## Set exercise 1
Restate the paragraph of the comment thread that begins "I bought Love's book a few years ago" as a brief bulleted list that keeps its main facts.

## Supplied text
---+---

We are expecting yours on this topic which we think will be more illustrative with lots of amazing pictures.
Thanks.
Michael on February 21st, 2009 12:37 pm

Hi, I discovered your blog few days ago, what a great thing to learn and understand.
I was wondering what sotfware do you use to draw the explaining-scheme ? Is it opensource or not ?
Raam Dev on February 22nd, 2009 9:57 pm

@Michael: Gustavo wrote a post earlier explaining what software he uses for the diagrams:

http://duartes.org/gustavo/blog/post/quick-note-on-diagrams-and-the-blog
IvanM on February 24th, 2009 5:15 am

Gustavo,
UTLK 3rd Edition is one of the books that every serious Linux developer MUST read.
Regards, Ivan
Michael on February 24th, 2009 3:13 pm

Thanks for the answer Raam.
cnn on February 24th, 2009 6:24 pm

IvanM,
Yes, we are totally agree with you that ULK is ONE of the books we MUST read. Then what are the others books?
Ben on February 24th, 2009 8:29 pm

Gustavo, firstly, awesome posts.

I don’t have UTLK, but I have been enjoying Love’s book (I am an electrical engineer) and your diagrams are *exactly* what is missing from his book; his descriptions are lucid, but your diagrams cement the descriptions into my mind.

I bought Love’s book a few years ago and didn’t get too far into it when I felt the need to know more about the C programming, so I read through K&R, and then picked up a copy of Expert C Programming, which is still an awesome book. Once I understood C internals (runtime, text/data/bss) a little more, picking up Love was much easier.

Please, keep referencing the original source materials you learn from. It’s always best to go to the source, such as the Intel manuals.
Murmp - Page Cache, the Affair Between Memory and Files on March 2nd, 2009 10:16 pm

[…] Page Cache, the Affair Between Memory and Files Currently 12/3 Submitted February 02, 2009 by jsuggs Tags: programming! technology! Two serious problems must be solved by the OS when it comes to files. The first one is the mind-blowing slowness of hard drives, and disk seeks in particular, relative to memory. The second is the need to load file contents in physical memory once and share the contents among programs. If you use Process Explorer to poke at Windows processes, you’ll see there are ~15MB worth of common DLLs loaded in every process. My Windows box right now is running 100 processes, so without sharing I’d be using up to ~1.5 GB of physical RAM just for common DLLs. No good. Likewise, nearly all Linux programs need ld.so and libc, plus other common libraries. […]
Arvind on March 7th, 2009 11:01 am

Hi Gustavo,

I am enjoying reading your blog posts. Do you know of other blogs that write about low level hardware/software details. I see plenty of blogs on web development and social media but find none ( apart from yours ) dealing with “system software”, hardware and such stuff.

---+---

(Records from a dataset)

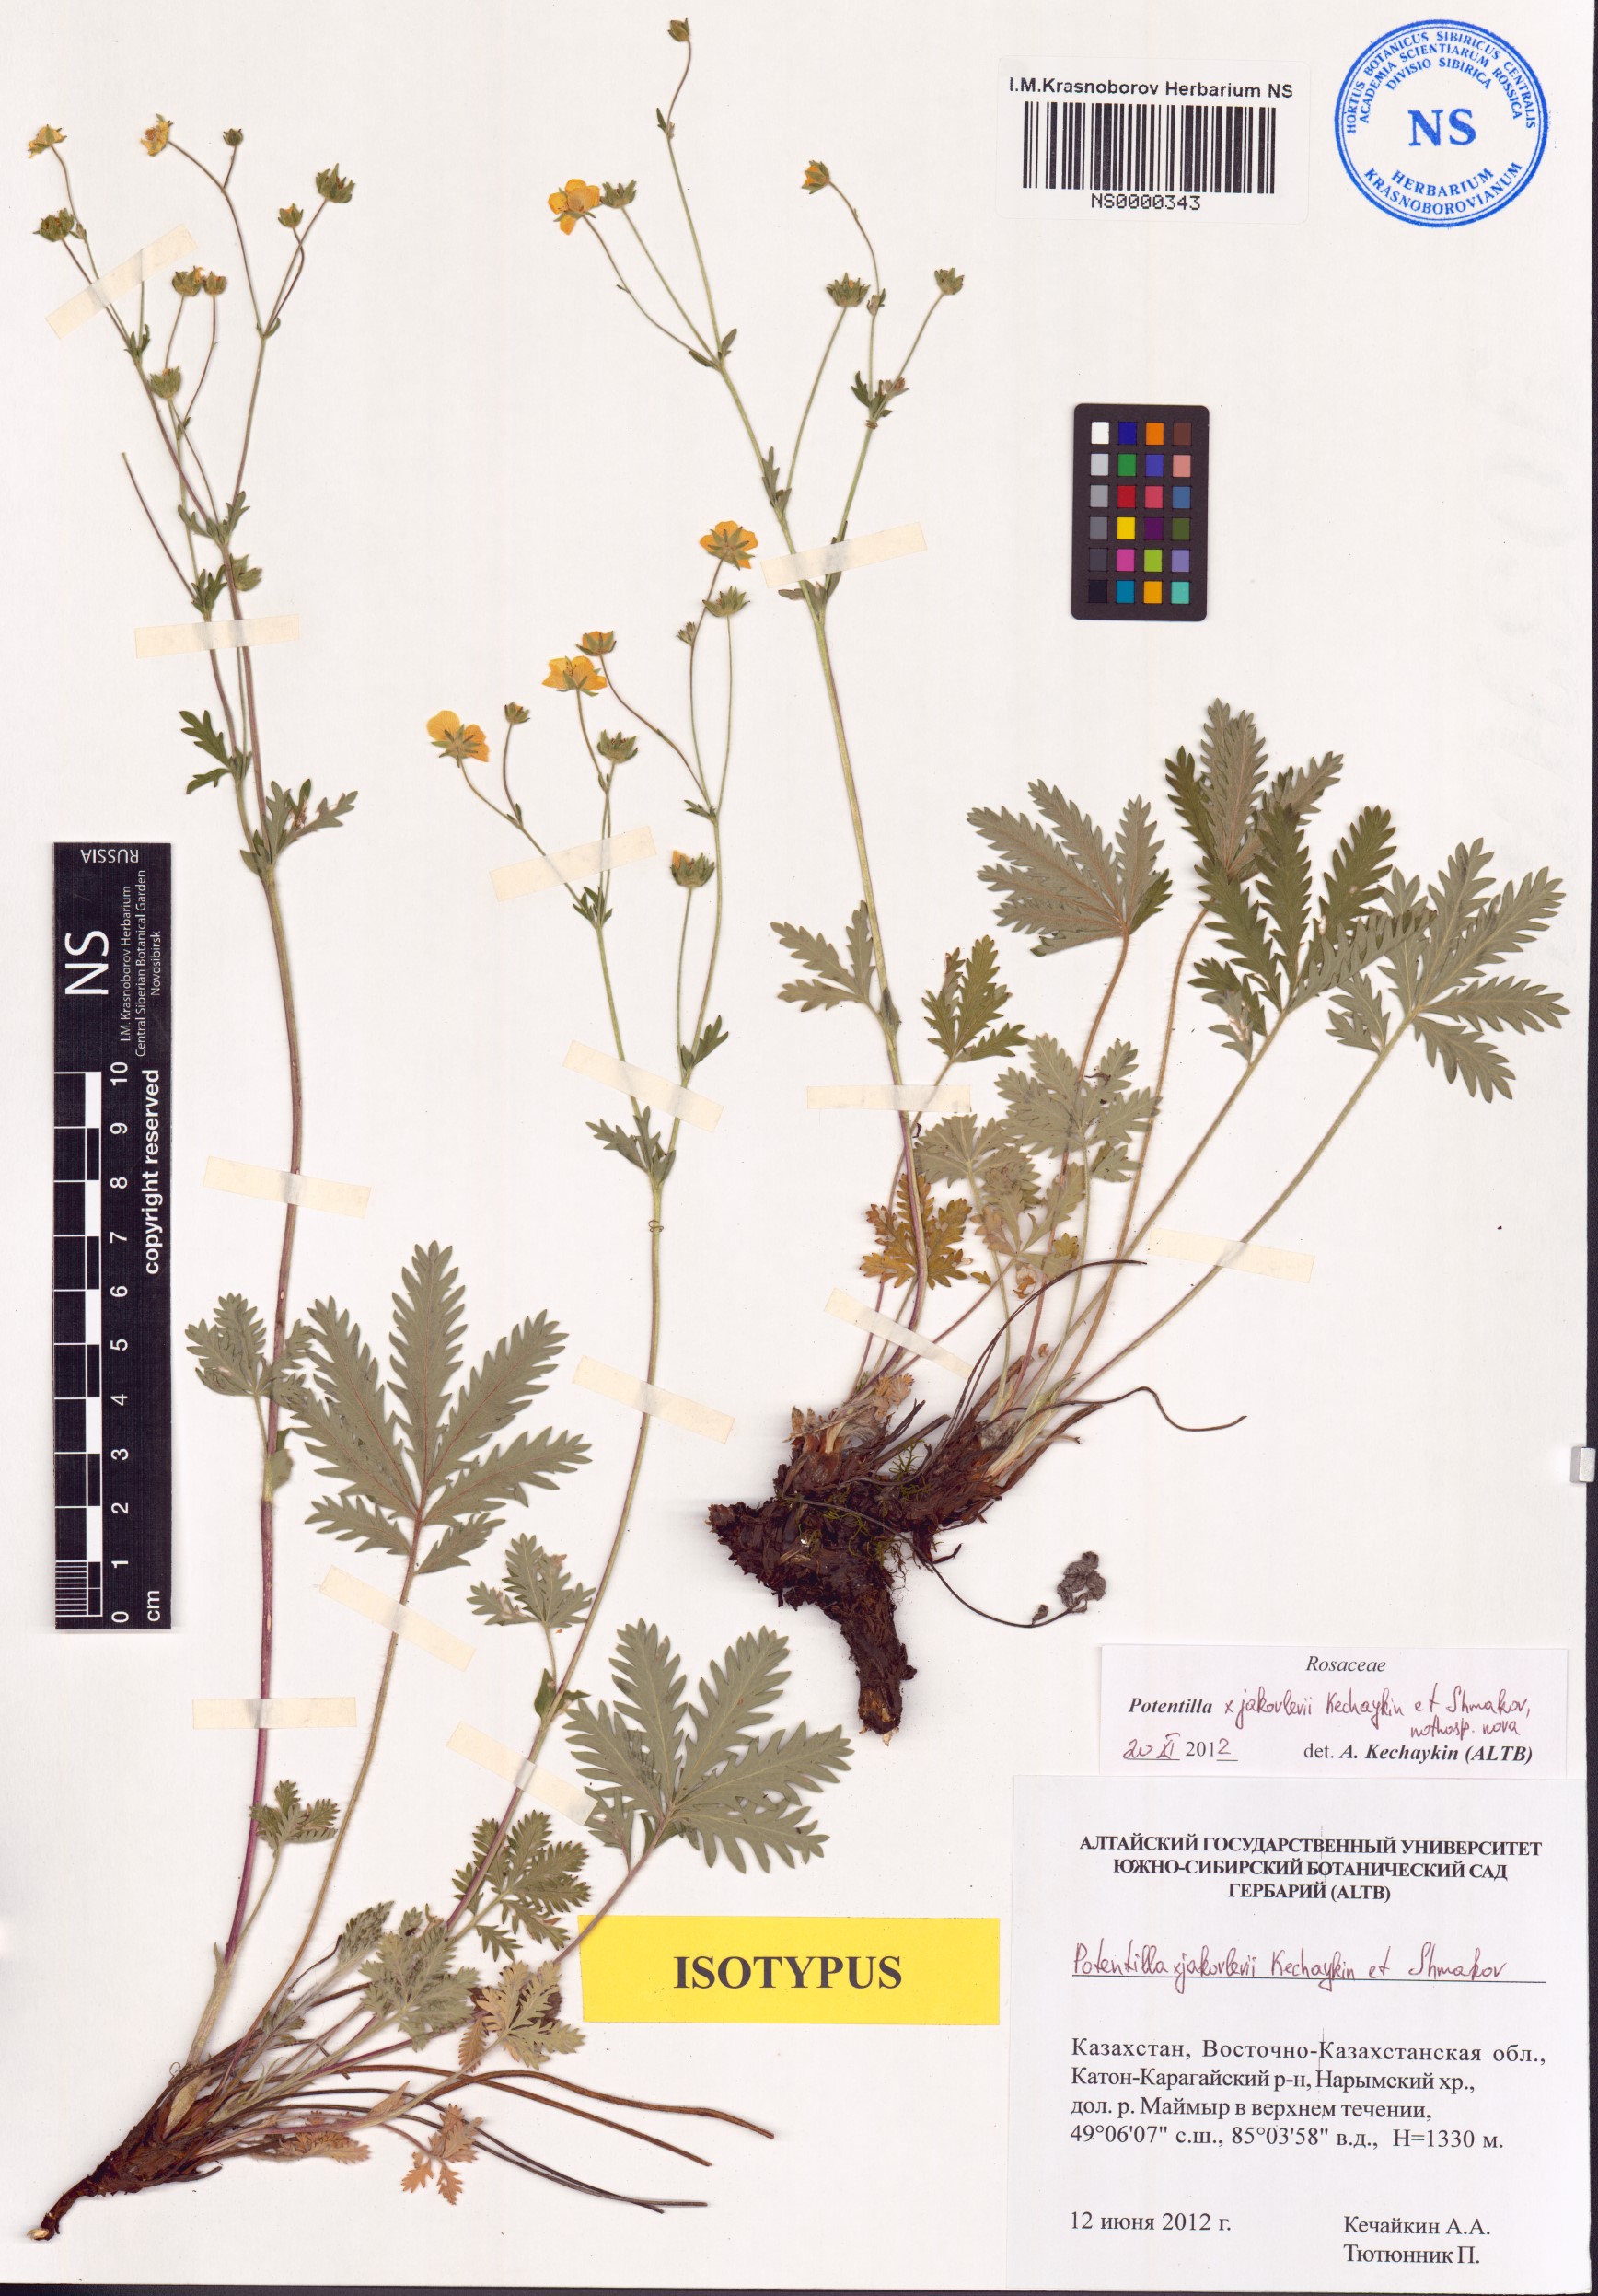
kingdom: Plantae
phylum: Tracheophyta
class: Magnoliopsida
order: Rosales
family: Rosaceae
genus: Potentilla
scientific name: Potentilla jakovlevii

---+---

## Set exercise 2
Update the listing by replacing "scientific name" with "binomial name" and changing nothing else. Leave the pictures out of your answer.

## Worked answer 1
- The writer bought Love's book a few years ago but did not get far into it before feeling the need to know more about C programming.
- The writer then read through K&R and afterward picked up Expert C Programming, which the writer still calls an awesome book.
- After understanding C internals (runtime, text/data/bss) a little more, the writer found Love's book much easier to pick up.

## Worked answer 2
kingdom: Plantae
phylum: Tracheophyta
class: Magnoliopsida
order: Rosales
family: Rosaceae
genus: Potentilla
binomial name: Potentilla jakovlevii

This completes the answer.